Calcium is the mineral responsible for bone production and maintenance, explains the American Academy of Orthopedic Surgeons. Consuming adequate amounts of calcium is necessary to build bone strength and density, according to the Harvard T. H. Chan School of Public Health.
When a person consumes calcium, the body deposits this mineral in the bone to aid in bone growth and maintenance, explains the Harvard T. H. Chan School of Public Health. The body stores 99 percent of calcium in the bones.
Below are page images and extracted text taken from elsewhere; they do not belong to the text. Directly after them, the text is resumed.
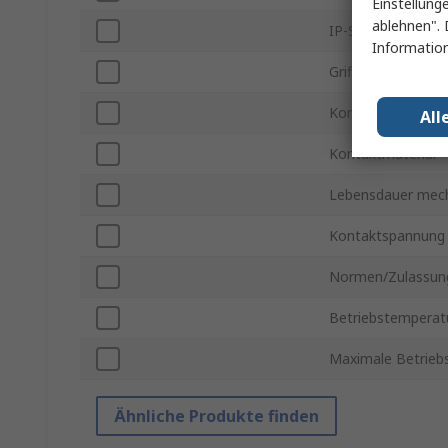
Einstellung
ablehnen". 
IP-Schutzart
Information
Grifftype
Kontakt Nennstr
All
Kontaktmaterial
Lebensdauer mec
Kontaktspannung
Normen/Zulassun
Betriebstemperatu
Maximale Betrieb
Ähnliche Produkte finden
Bones release calcium into the body when it is needed for other uses.
During the childhood and teenage years, the body deposits more calcium than it withdraws, explains the National Institute of Arthritis and Musculoskeletal Diseases. This results in larger, denser and heavier bones. When a person does not consume adequate amounts of calcium and the levels in the blood drop, the body borrows calcium from the bones, weakening them, making them more likely to fracture, notes the Harvard T. H. Chan School of Public Health.
When someone consumes enough calcium, bone production exceeds bone destruction until the age of 30, explains the Harvard T. H. Chan School of Public Health. However, if the rate of bone destruction is higher than that of production, the person may have a lower bone mass and weaker bones. This problem is exacerbated as people age, and older people should consume adequate amounts of calcium to prevent osteoporosis.